Impact of Coalgate on power generation in India
At the same time, Goyal maintained that the new Government has inherited the problem which resulted from the lack of vision of previous Government and scams during its tenure. While saying so, the Power Minister was very much right. The coal scam not only amounted to loss of Rs 1.86 lakh crore to the exchequer but also, to much extent, responsible for the power crisis which the country is facing today.
It is well known fact that more than half of the country's electricity generation is coal based and there is no shortage of coal mines in India but power industry always suffers from coal shortage. Gap between demand and supply of coal is huge. This gap was 35 million tonnes in 2007 and nearly about 83 million tonnes in 2012. India couldn't produce 15.1 billion units of electricity due to non-availability of coal in 2012-13, contributing to a power deficit of 11 per cent and thus, hurting economic activities.
Reasons for power crisis?
India holds fifth largest coal reserve in the world (280 billion tonnes). Of this, 110 billion tonnes are "proven" reserves. But even then, our coal production falls short of actual requirements and India needs to import coal.
The reason for the sorry state of coal production in the country could be many including lack of coordination between Government departments, denied environmental clearance, land acquisition issues, delays in Government approvals and most importantly the coal scam. Union Minister Goyal recently said that the coal mining has adversely affected in the country due to coal scam and today, the situation is such that 65,000 MW of power generation projects are completely shut in the country.
Of the contentious 142 blocks that have been allocated since 2004, only one has commenced production. Among the five companies that have been charge-sheeted by the Central Bureau of Investigation, not even one is producing coal.
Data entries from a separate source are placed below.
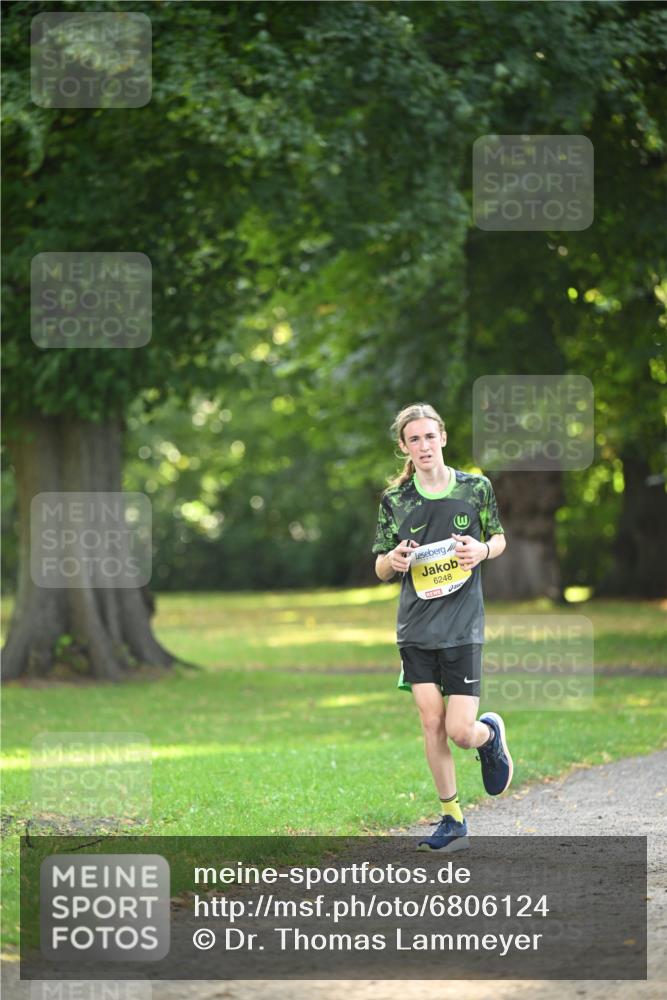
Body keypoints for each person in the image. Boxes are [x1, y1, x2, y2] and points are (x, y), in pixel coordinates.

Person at [372, 402, 512, 852]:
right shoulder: (396, 500)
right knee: (431, 722)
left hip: (463, 627)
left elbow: (499, 538)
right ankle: (452, 819)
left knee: (459, 730)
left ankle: (488, 736)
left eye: (430, 436)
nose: (424, 445)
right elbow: (380, 564)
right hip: (415, 629)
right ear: (404, 447)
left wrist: (482, 551)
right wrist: (392, 561)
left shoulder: (476, 488)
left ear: (443, 438)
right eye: (414, 439)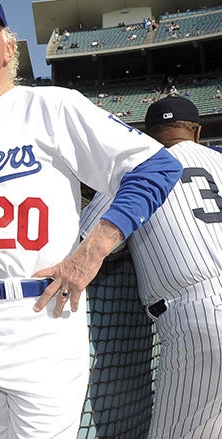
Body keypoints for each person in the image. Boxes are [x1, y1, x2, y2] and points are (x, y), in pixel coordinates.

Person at [0, 0, 183, 438]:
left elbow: (156, 165)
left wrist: (91, 253)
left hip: (38, 312)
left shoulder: (52, 105)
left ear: (8, 47)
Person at [80, 96, 222, 438]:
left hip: (199, 318)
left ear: (145, 134)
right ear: (198, 132)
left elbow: (82, 239)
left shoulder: (138, 166)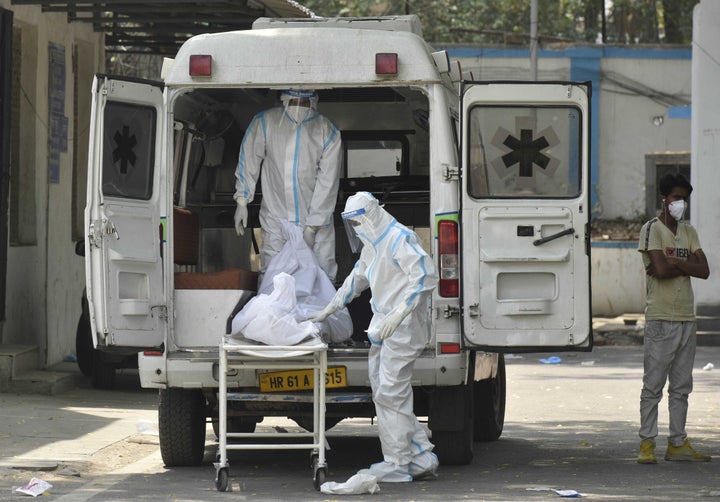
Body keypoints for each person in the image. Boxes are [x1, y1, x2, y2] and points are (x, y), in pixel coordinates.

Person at [310, 191, 439, 482]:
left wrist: (398, 315)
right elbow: (358, 276)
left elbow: (425, 276)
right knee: (385, 393)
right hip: (383, 325)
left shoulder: (398, 238)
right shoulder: (375, 241)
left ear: (370, 215)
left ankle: (398, 463)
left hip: (402, 327)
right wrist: (330, 308)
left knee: (392, 392)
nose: (355, 229)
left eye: (358, 221)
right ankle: (418, 455)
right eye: (351, 223)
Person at [636, 172, 711, 464]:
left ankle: (677, 443)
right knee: (653, 385)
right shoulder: (652, 229)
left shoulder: (688, 231)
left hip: (685, 319)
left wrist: (676, 262)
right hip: (660, 317)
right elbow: (661, 272)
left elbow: (704, 270)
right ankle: (647, 443)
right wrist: (687, 264)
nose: (681, 203)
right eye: (677, 197)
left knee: (681, 387)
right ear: (664, 199)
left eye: (684, 198)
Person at [234, 89, 341, 281]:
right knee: (273, 283)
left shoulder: (327, 130)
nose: (299, 106)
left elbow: (328, 183)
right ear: (284, 99)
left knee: (321, 281)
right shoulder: (265, 122)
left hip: (316, 224)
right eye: (295, 102)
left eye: (303, 102)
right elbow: (249, 160)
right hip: (276, 220)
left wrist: (313, 227)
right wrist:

Gap between demand and supply of coal is huge
The situation is such that nearly one-third of country's population has no access to electricity and the demand-supply gap is increasing day by day. The demand for coal is around 650 million tonnes. But only 538 million tonnes of coal is produced by State-run Coal India every year. In April-June, Coal India supplied 88.66 million tonnes to power companies against a target of 101.61 million. Because of this shortage, most of the power-generating companies are functioning at half of their capacity.
Now Modi, who repeatedly highlighted the issue of power shortage in most of his speeches during electioneering, is at helm of affairs at the Centre, we could hope things will be more synchronised and focus will be laid on providing 24X7 power supply to every house hold.